Question:

A circuit consists of three identical resistors connected in series, a power source of 12V, and a switch. The switch is initially open. When the switch is closed, a current of 2.0A is measured in the circuit.

a) Calculate the resistance of each resistor.

b) Determine the total resistance of the circuit.

c) Calculate the power dissipated by each resistor.

d) Calculate the total power consumed in the circuit.

Answer:

a) To calculate the resistance of each resistor, we can use Ohm's Law, which states that the resistance (R) is equal to the voltage (V) divided by the current (I):

R = V / I

In this case, the voltage is 12V and the current is 2.0A. Thus, the resistance of each resistor can be calculated as:

R = 12V / 2.0A = 6.0 Ω

Therefore, each resistor has a resistance of 6.0 Ω.

b) The total resistance of resistors connected in series can be calculated by simply adding the individual resistances together. Since we have three identical resistors of 6.0 Ω each, the total resistance of the circuit can be calculated as:

R_total = 6.0 Ω + 6.0 Ω + 6.0 Ω = 18.0 Ω

Therefore, the total resistance of the circuit is 18.0 Ω.

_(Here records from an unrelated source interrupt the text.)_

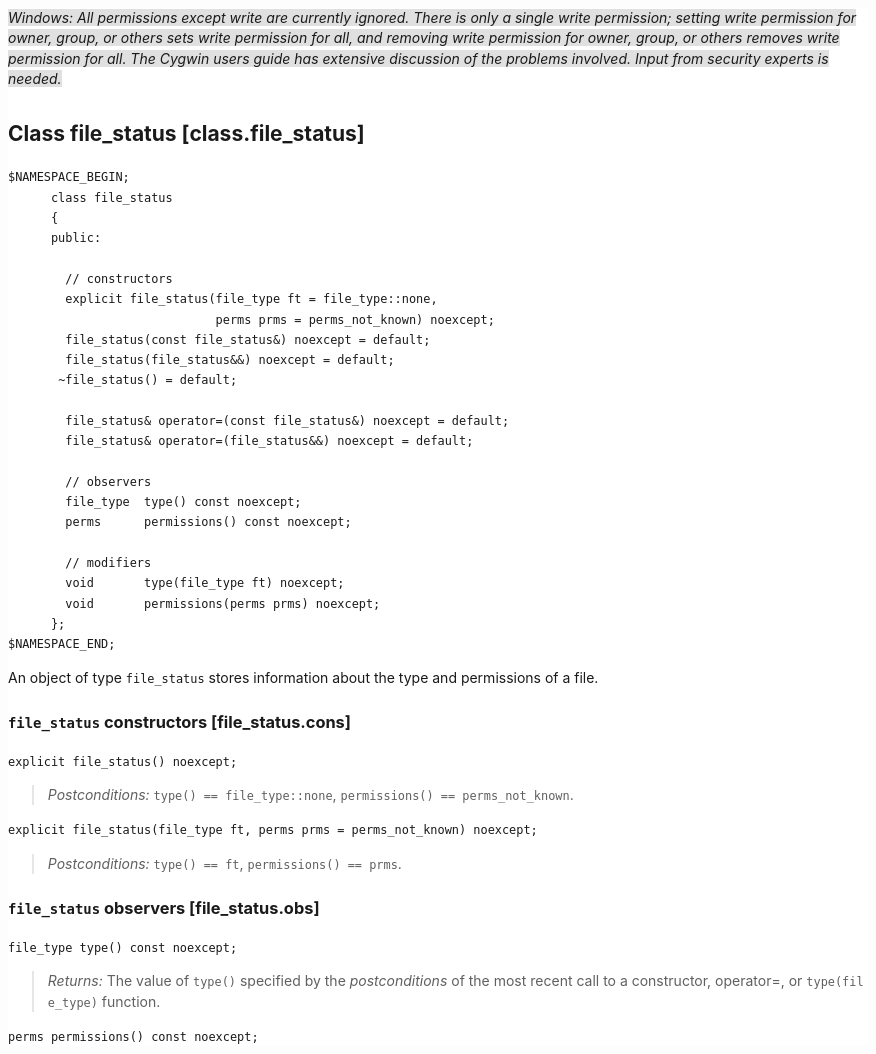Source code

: *<span style="background-color: #E0E0E0">Windows: All permissions except write are currently ignored. There is only a single write permission; setting write permission for owner, group, or others sets write permission for all, and removing write permission for owner, group, or others removes write permission for all. The Cygwin users guide has extensive discussion of the problems involved. Input from security experts is needed.</span>*

<span id="file_status">Class file\_status</span> \[class.file\_status\]
-----------------------------------------------------------------------

    $NAMESPACE_BEGIN;
          class file_status
          {
          public:

            // constructors
            explicit file_status(file_type ft = file_type::none,
                                 perms prms = perms_not_known) noexcept;
            file_status(const file_status&) noexcept = default;
            file_status(file_status&&) noexcept = default;
           ~file_status() = default;

            file_status& operator=(const file_status&) noexcept = default;
            file_status& operator=(file_status&&) noexcept = default;

            // observers
            file_type  type() const noexcept;
            perms      permissions() const noexcept;

            // modifiers
            void       type(file_type ft) noexcept;
            void       permissions(perms prms) noexcept;
          };
    $NAMESPACE_END;

An object of type `file_status` stores information about the type and permissions of a file.

### <span id="file_status-constructors">`file_status` constructors</span> \[file\_status.cons\]

    explicit file_status() noexcept;

> *Postconditions:* `type() == file_type::none`, `permissions() == perms_not_known`.

    explicit file_status(file_type ft, perms prms = perms_not_known) noexcept;

> *Postconditions:* `type() == ft`, `permissions() == prms`.

### <span id="file_status-observers">`file_status` observers</span> \[file\_status.obs\]

    file_type type() const noexcept;

> *Returns:* The value of `type()` specified by the *postconditions* of the most recent call to a constructor, operator=, or `type(file_type)` function.

    perms permissions() const noexcept;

c) The power dissipated by a resistor can be calculated using the formula:

P = I^2 * R

where P is the power, I is the current, and R is the resistance. Since each resistor has a resistance of 6.0 Ω and the current flowing through them is 2.0A, we can calculate the power dissipated by each resistor as:

P = (2.0A)^2 * 6.0 Ω = 24.0W

Therefore, each resistor dissipates 24.0W of power.

d) The total power consumed in the circuit can be calculated by summing up the power dissipated by each resistor. Since we have three identical resistors, each dissipating 24.0W, the total power consumed is:

P_total = 24.0W + 24.0W + 24.0W = 72.0W

Therefore, the total power consumed in the circuit is 72.0W.